On 8/24/14, 5:49 AM, "Marc Schütz" <schue...@gmx.net>" wrote:
On Sunday, 24 August 2014 at 12:24:03 UTC, Andrei Alexandrescu wrote:
To that end I'm working on RCString, an industrial-strength string
type that's much like string, just reference counted and with
configurable allocation. It's safe, too - user code cannot casually
extract references to string internals. By default allocation would
use GC's primitives; one thing I learned to appreciate about our GC is
its ability to free memory explicitly, which means RCString will free
memory deterministically most of the time, yet if you leak some (e.g.
by having RCString class members) the GC will pick up the litter. I
think reference counting backed up by a GC that lifts litter and
cycles and is a modern, emergent pattern that D could use to great
effect.
Any reason why this is restricted to strings? I.e., is there something
special about strings (apart from auto-decoding) that doesn't apply to
arrays in general? If not, wouldn't an RCArray be a better idea?
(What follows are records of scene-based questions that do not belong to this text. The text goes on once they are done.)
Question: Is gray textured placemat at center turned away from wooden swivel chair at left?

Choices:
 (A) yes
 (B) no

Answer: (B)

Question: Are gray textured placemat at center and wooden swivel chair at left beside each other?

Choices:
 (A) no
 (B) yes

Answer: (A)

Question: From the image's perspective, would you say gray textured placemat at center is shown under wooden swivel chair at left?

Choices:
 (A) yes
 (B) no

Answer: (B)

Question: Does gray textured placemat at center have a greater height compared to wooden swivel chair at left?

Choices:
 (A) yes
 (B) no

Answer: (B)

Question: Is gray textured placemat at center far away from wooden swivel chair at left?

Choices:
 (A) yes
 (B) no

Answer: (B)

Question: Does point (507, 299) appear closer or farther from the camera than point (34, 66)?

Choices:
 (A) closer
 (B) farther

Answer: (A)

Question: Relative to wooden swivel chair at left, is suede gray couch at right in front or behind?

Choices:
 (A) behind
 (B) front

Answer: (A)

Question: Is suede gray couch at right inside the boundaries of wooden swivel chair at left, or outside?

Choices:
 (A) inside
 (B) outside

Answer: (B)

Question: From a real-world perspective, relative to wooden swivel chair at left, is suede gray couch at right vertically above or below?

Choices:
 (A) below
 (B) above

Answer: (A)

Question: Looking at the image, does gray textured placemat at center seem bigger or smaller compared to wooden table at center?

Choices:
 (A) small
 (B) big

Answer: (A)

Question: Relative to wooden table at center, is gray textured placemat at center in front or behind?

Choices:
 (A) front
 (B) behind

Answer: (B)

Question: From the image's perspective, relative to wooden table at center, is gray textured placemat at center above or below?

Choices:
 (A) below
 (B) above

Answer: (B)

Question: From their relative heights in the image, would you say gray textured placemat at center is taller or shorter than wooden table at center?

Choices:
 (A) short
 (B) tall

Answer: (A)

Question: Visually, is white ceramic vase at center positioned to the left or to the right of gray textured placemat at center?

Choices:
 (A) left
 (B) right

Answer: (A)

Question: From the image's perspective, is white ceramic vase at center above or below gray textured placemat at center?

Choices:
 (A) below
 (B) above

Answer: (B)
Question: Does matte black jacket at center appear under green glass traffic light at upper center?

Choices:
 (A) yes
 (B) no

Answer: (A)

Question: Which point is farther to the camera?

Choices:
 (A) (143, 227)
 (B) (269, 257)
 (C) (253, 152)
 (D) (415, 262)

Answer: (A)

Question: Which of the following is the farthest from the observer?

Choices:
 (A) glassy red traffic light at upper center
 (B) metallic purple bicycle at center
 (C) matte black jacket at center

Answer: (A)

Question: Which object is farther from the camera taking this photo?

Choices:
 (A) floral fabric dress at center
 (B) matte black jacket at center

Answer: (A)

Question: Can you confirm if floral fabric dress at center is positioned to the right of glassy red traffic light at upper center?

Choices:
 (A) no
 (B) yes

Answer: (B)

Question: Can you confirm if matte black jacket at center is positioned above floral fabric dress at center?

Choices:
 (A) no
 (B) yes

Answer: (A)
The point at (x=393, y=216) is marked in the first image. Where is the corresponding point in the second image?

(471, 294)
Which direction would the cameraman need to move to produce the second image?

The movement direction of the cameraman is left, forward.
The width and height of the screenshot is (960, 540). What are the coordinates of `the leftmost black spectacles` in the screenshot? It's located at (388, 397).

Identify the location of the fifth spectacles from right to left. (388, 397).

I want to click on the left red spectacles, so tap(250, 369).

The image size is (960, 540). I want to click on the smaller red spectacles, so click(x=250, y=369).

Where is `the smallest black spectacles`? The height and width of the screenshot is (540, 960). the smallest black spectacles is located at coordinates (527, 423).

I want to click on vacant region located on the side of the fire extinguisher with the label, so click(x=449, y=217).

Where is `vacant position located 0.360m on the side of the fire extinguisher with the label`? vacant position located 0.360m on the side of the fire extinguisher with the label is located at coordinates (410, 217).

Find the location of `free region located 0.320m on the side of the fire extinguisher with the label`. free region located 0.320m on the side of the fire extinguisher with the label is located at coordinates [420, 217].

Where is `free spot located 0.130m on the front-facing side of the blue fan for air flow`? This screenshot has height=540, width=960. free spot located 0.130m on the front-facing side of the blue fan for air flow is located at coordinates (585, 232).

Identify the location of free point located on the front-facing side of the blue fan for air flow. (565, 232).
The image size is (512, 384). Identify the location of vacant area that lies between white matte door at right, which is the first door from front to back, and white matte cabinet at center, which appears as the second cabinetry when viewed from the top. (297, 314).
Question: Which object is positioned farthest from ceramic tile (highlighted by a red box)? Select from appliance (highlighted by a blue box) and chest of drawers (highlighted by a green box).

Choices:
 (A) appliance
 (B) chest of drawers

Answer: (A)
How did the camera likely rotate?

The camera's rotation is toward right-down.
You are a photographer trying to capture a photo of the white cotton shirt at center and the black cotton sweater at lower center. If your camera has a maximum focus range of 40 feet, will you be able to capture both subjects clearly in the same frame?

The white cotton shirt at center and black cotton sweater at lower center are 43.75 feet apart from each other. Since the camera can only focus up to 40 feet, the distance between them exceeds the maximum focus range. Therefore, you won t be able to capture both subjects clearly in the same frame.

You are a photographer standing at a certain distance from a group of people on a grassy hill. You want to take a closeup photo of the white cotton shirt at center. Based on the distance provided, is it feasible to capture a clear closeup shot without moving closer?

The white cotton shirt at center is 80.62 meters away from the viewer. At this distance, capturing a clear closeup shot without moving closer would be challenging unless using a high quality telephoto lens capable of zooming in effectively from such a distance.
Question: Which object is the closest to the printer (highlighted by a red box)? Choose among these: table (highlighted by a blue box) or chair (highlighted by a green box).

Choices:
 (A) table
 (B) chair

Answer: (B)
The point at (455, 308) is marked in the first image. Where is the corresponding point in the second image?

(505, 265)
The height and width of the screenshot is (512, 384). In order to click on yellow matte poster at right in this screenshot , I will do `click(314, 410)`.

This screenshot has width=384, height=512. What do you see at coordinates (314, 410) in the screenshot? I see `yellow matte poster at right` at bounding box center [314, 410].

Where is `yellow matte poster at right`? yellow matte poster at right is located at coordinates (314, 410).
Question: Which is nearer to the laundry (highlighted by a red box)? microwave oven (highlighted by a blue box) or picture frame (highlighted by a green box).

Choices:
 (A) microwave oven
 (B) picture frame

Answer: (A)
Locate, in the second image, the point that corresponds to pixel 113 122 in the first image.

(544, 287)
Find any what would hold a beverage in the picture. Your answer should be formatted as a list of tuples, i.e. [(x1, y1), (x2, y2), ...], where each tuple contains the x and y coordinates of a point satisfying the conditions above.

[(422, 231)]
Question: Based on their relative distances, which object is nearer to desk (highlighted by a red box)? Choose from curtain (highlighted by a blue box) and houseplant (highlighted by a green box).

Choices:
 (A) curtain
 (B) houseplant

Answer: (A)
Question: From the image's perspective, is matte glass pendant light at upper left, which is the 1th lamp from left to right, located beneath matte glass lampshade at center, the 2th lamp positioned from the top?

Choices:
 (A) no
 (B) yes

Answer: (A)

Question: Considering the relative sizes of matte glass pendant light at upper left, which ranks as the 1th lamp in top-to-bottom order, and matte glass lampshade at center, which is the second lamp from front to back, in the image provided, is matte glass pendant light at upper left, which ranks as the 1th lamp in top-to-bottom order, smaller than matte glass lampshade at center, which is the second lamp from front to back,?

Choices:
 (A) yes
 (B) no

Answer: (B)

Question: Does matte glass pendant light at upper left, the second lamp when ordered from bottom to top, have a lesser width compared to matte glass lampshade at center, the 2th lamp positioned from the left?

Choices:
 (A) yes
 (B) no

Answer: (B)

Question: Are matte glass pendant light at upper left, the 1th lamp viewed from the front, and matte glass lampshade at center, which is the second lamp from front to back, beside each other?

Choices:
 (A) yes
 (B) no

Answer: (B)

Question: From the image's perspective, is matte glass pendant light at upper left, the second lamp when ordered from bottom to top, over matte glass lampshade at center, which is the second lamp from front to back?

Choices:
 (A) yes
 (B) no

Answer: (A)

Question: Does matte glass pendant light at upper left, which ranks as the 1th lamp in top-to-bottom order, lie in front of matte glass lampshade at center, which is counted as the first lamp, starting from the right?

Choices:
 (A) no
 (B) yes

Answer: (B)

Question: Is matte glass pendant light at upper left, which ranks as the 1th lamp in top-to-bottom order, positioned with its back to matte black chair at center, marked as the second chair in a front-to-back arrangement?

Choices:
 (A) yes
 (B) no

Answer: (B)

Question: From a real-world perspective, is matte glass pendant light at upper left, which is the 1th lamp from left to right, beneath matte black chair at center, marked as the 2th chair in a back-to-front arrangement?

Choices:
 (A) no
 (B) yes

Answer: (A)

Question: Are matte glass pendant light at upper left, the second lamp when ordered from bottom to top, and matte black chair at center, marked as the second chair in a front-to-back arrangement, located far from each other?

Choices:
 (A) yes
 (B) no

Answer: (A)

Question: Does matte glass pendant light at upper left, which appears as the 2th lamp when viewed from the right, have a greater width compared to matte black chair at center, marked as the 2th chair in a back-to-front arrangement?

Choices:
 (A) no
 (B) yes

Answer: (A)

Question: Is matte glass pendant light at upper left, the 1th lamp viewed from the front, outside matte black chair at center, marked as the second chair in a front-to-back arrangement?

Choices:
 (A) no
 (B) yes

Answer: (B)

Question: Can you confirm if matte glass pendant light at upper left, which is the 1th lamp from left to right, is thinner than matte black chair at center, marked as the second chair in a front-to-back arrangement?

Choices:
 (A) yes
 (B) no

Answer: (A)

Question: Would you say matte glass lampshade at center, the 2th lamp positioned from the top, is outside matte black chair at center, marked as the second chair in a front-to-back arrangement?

Thanks for asking. Strings are not special, but are a good place to
start because (a) they are ubiquitous so good bang for the buck, (b)
they don't have indirections to worry about, (c) they have a readily
available built-in to compare against. Also RCString is different from
e.g. std.container.Array in that the former has slice semantics whereas
the latter has pure reference semantics.